Segment Start: Records supplied

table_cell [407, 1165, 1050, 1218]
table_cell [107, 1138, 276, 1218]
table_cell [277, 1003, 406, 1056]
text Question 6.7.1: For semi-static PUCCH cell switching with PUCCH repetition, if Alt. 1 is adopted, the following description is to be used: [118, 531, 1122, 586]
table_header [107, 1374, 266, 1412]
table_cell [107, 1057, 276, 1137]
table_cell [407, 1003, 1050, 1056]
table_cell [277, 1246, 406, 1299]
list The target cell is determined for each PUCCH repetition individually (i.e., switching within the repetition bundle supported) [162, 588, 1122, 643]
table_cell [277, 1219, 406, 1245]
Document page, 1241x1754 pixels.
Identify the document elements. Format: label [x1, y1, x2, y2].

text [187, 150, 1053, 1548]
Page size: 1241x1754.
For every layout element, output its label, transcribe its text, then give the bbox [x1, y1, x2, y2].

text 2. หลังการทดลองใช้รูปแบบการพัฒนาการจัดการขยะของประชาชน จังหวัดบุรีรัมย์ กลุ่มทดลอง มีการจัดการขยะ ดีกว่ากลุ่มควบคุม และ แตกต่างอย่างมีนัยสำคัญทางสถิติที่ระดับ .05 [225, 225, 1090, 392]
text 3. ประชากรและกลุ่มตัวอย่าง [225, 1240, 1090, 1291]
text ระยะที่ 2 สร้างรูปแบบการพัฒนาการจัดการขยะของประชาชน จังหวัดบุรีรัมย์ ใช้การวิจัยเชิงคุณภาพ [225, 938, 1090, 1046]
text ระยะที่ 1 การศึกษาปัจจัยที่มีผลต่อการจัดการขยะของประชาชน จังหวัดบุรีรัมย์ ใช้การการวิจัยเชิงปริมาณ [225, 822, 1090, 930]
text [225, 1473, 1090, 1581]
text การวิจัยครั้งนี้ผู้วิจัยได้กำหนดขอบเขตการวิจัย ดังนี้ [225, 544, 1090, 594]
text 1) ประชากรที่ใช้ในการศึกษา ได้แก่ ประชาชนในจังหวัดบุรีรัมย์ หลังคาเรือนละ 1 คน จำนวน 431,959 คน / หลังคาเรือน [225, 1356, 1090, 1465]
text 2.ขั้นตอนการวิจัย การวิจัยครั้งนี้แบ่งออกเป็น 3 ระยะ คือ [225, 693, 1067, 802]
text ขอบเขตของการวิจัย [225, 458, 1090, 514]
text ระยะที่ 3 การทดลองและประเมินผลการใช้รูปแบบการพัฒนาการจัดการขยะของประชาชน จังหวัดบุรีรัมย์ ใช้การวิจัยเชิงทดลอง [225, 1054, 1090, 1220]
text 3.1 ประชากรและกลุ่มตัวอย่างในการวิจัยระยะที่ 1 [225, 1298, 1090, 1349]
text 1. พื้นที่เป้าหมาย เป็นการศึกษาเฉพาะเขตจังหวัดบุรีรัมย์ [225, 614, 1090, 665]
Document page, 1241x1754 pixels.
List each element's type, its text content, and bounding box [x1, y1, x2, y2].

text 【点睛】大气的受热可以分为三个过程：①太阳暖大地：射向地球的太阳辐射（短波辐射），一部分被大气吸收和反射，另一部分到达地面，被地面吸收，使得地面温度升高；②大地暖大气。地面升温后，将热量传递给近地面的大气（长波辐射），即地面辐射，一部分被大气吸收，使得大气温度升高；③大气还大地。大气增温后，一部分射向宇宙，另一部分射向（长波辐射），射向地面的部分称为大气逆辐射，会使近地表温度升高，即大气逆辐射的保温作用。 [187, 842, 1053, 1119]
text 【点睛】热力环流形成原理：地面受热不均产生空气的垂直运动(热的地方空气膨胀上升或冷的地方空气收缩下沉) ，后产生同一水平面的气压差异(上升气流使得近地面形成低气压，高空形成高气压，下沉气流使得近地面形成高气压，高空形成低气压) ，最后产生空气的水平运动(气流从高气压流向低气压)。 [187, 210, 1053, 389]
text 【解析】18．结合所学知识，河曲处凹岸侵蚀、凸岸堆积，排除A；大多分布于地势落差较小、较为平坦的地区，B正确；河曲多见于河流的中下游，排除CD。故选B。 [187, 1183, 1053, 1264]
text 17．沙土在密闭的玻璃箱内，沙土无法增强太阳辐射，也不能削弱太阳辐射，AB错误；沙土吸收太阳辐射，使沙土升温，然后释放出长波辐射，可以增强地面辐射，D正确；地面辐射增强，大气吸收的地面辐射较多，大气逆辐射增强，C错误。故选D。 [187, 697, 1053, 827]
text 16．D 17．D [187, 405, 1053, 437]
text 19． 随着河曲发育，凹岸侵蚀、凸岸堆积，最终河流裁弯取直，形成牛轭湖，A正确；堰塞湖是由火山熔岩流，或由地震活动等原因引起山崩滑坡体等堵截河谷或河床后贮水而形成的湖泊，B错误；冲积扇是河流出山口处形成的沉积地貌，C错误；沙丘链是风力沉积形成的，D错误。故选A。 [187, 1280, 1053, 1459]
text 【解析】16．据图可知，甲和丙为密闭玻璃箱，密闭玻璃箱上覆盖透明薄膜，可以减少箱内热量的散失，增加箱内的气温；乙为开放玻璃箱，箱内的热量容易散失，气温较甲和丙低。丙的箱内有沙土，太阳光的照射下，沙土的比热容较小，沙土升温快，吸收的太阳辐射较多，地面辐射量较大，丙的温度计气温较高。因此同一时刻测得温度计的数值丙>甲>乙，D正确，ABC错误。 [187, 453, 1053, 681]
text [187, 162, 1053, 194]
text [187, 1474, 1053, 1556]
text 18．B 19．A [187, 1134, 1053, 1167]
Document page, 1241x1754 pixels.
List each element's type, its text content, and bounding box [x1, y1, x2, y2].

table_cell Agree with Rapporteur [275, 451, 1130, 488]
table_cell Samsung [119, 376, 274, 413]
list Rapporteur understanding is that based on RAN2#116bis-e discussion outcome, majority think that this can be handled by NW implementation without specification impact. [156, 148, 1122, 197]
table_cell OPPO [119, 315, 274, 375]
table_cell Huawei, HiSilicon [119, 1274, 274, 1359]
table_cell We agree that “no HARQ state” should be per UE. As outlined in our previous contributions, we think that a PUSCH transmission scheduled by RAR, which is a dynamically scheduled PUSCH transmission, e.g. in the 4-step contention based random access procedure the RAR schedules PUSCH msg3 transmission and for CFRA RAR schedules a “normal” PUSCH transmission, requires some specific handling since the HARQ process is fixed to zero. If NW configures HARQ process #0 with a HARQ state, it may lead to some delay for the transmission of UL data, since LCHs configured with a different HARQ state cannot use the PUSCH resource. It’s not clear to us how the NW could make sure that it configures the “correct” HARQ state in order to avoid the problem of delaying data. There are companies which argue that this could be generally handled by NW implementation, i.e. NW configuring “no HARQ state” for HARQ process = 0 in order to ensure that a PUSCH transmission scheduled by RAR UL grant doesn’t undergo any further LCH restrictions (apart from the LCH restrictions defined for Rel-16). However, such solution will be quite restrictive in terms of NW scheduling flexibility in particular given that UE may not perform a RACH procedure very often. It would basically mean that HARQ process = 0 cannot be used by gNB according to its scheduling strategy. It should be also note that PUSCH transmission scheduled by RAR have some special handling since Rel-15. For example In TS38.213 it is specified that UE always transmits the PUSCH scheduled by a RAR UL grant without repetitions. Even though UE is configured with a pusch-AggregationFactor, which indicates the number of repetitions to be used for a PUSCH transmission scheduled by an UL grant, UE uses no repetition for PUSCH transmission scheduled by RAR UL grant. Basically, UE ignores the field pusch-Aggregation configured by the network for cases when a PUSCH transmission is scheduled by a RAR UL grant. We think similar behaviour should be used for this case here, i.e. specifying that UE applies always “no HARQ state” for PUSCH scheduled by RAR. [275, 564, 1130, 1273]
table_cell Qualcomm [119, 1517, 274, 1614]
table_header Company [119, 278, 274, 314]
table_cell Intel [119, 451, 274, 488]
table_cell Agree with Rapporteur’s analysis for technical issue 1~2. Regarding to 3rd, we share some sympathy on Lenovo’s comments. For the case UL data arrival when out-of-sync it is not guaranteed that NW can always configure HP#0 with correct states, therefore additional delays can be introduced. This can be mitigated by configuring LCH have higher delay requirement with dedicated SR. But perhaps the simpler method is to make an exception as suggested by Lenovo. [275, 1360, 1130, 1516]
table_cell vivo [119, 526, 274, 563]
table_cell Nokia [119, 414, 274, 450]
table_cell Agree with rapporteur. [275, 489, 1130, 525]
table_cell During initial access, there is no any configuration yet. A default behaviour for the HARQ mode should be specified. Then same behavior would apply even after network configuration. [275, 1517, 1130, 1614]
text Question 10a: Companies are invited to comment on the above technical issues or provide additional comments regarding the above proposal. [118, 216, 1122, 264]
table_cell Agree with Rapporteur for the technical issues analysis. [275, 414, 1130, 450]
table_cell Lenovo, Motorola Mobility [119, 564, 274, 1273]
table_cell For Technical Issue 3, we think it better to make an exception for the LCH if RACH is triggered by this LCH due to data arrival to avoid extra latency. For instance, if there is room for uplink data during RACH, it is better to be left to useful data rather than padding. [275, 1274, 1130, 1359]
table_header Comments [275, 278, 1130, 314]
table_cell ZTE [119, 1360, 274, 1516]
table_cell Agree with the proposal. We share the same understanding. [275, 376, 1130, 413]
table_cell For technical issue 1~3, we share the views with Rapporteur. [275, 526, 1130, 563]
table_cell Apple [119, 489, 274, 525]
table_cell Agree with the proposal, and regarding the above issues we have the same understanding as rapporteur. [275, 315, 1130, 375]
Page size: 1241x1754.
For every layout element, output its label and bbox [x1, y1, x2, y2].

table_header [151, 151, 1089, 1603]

Segment End: Records supplied

Directive –
Word for word, quote the lines of the material from the first line through the line with "table_cell [407, 1003, 1050, 1056]", both ends included.

The completed task –
table_cell [407, 1165, 1050, 1218]
table_cell [107, 1138, 276, 1218]
table_cell [277, 1003, 406, 1056]
text Question 6.7.1: For semi-static PUCCH cell switching with PUCCH repetition, if Alt. 1 is adopted, the following description is to be used: [118, 531, 1122, 586]
table_header [107, 1374, 266, 1412]
table_cell [107, 1057, 276, 1137]
table_cell [407, 1003, 1050, 1056]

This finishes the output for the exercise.